What about executives who discover they're part of the problem? The discovery happens inside the work rather than as an external accusation. The observation phase shows everyone — front-line staff and senior leaders simultaneously — what the system currently produces. No solutions are tied to the observations. Specific problems then surface from staff raising hands when they don't have what they need to meet patient care needs ideally. Solving those small specific problems often requires extending up the organization to whatever level the problem requires. The leadership discovery of their own contribution to the system happens collaboratively, as part of solving a concrete problem, rather than as a confrontation about responsibility.

Why is the pandemic an opportunity rather than a barrier for this work? Because the stress of the pandemic experience has opened senior leaders' eyes to the possibility that there are better ways to operate. The willingness to consider structural change is higher than it has been in a long time. Nobody wants to repeat the experience. Kenagy also pointed out that not every executive can or will do this work, but in his experience there's always an "angel" in the senior team — someone willing to extend their wings around something different. Making it safe for that person to permit a small experiment in one unit is often the leadership intervention that unlocks everything that follows.

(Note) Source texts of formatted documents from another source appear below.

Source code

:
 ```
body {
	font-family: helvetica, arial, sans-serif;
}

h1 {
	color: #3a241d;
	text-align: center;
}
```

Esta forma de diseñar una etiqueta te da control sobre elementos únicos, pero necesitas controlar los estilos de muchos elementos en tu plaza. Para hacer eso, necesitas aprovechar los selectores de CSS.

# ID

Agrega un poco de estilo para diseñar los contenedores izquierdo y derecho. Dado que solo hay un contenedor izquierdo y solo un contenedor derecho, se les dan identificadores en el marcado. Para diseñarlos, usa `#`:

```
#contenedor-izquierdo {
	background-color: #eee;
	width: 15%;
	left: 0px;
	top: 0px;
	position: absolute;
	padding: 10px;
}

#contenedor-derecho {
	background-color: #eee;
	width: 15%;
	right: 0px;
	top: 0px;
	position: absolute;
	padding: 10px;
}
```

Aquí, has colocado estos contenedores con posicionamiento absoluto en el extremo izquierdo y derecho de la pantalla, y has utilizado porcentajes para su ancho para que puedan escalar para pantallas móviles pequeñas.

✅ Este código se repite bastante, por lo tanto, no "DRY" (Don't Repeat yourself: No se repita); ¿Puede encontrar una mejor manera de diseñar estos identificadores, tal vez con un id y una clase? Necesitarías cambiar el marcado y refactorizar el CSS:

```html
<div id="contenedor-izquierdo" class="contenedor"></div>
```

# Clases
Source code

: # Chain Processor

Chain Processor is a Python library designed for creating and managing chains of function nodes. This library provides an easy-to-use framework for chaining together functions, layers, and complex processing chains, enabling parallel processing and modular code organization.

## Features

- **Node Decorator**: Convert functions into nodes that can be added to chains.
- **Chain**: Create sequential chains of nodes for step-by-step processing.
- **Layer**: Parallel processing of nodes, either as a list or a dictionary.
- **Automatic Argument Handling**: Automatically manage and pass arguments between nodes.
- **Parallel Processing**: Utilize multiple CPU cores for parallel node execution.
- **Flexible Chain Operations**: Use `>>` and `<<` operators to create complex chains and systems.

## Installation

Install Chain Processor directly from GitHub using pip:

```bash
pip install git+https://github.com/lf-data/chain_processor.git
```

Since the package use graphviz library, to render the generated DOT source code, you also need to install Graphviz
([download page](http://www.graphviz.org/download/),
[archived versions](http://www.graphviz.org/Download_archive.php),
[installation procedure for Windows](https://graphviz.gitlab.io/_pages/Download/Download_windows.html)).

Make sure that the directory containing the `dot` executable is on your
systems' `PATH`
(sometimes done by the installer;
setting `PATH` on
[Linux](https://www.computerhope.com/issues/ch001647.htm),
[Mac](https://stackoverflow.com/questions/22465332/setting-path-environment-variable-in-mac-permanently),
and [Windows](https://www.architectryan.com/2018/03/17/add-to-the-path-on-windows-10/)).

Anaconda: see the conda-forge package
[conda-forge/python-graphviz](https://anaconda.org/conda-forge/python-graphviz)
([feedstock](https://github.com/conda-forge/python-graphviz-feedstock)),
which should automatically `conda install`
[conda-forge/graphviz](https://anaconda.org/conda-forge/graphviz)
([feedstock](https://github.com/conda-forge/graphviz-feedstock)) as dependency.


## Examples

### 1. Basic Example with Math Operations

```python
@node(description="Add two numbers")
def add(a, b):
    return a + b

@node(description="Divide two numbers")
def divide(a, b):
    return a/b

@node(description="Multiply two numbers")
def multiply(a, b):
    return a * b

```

How does adaptive design relate to traditional Toyota Kata? Kenagy described his approach as a direct natural extension of traditional Kata methods. The traditional starter kata approach uses visual boards, daily coaching sessions, and the structured Improvement Kata / Coaching Kata pattern. Adaptive design uses a somewhat different approach but operates on the same underlying scientific method — improvements as experiments, close in time and place to the work, low cost, low risk, high reward, fast. Adaptive design extends into a generative new place focused on developing the internal people who will be producing solutions, rather than the outside coaches producing them. The biggest jump isn't the technical extension. The biggest jump is changing the leadership habits that the existing kata has reinforced over decades.